Chaudhary Sarwan Kumar Himachal Pradesh Krishi Vishvavidyalaya
- Type: Public
- Established: May 1966; 60 years ago (as College of Agriculture) November 1, 1978; 47 years ago (as University)
- Chancellor: Governor of Himachal Pradesh
- Vice-Chancellor: R. D. Nazeem, IAS (acting)
- Undergraduates: 1,362
- Postgraduates: 655
- Location: Palampur, Himachal Pradesh, India 32°06′04″N 76°32′49″E﻿ / ﻿32.101°N 76.547°E
- Campus: 6.49 km^{2};
- Website: www.hillagric.ac.in

= Chaudhary Sarwan Kumar Himachal Pradesh Krishi Vishvavidyalaya =

Agricultural university in Palampur, India

Chaudhary Sarwan Kumar Himachal Pradesh Krishi Vishvavidyalaya, also known as CSK Himachal Pradesh Agricultural University (CSK HPKV), formerly Himachal Pradesh Krishi Vishvavidyalaya, is an agricultural university at Palampur in the Indian state of Himachal Pradesh. It was established on 1 November 1978 as an expansion of the existing College of Agriculture established in May 1966. Hill agriculture is the focus of this university. The university is accredited by the Indian Council of Agricultural Research (ICAR).

Capital works investments for the university's land and facilities were provided by state government grants, and grants from the ICAR. In the 2004–05 academic year, approximately 63% of CSK HPKV's annual operating expenditure was funded by HP state government grants, and a further 29% covered by ICAR grants. The remaining funding came from fees collected and other sources.

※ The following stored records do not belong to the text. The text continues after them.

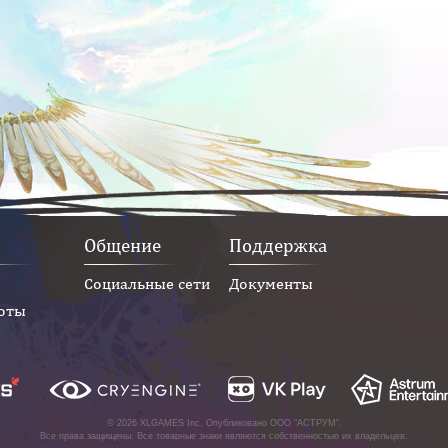
Общение
Поддержка
Социальные сети
Документы
оты
© 2026 XLGAMES Inc. Опубликовано
ООО "АСТРУМ"
.
Все права защищены. Все товарные знаки являются собственностью их владельцев.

==Research and extension==
In addition to the research activities in college departments, the university has five advanced research centres at the main campus in Palampur:
- Advance Centre for Hill Bio Resource & Biotechnology
- Organic Farming Research and Training Centre
- Centre for Commercial Mountain Agriculture and Enterprises Development
- Centre for Policy Research in Mountain Agriculture & Rural Development
- Centre for Human Resources Development in Mountain Agriculture

There are eight Krishi Vigyan Kendras (Agricultural Science Centres) at Bajaura, Dhaulakuan, Hamirpur, Kangra, Mandi, Una, Berthin and Kukumseri that conduct research and provide agricultural information to local farmers. In addition, there are five off-campus research and extension centres:
- Highland Agricultural Research & Extension Centre, Kukumseri
- Mountain Agricultural Research & Extension Centre, Sangla
- Hill Agricultural Research & Extension Centre, Bajaura
- Shivalik Agricultural Research & Extension Centre, Kangra

The university has released several varieties of cereals, pulses, vegetables, oilseeds, fodder and tea. It publishes several magazines and journals, both in English and Hindi. There is an Agricultural Technology Information Centre at the main entrance of the university.

== Courses Offered ==
The university offers both undergraduate and post-graduate courses. In UG courses, BSc (Hons) Agriculture, BTech in Food Technology, BSc in Physical and Life Sciences, BSc (Hons) Community Science and BVSc in Veterinary & Animal Sciences are offered here. In PG courses, MSc in Agriculture, PhD in Agriculture, MVSc in Veterinary & Animal Sciences, MSc in Food Science & Nutrition are offered here.

== Rankings ==
The NIRF (National Institutional Ranking Framework) ranked it 19th among Agriculture institutes in India in 2024.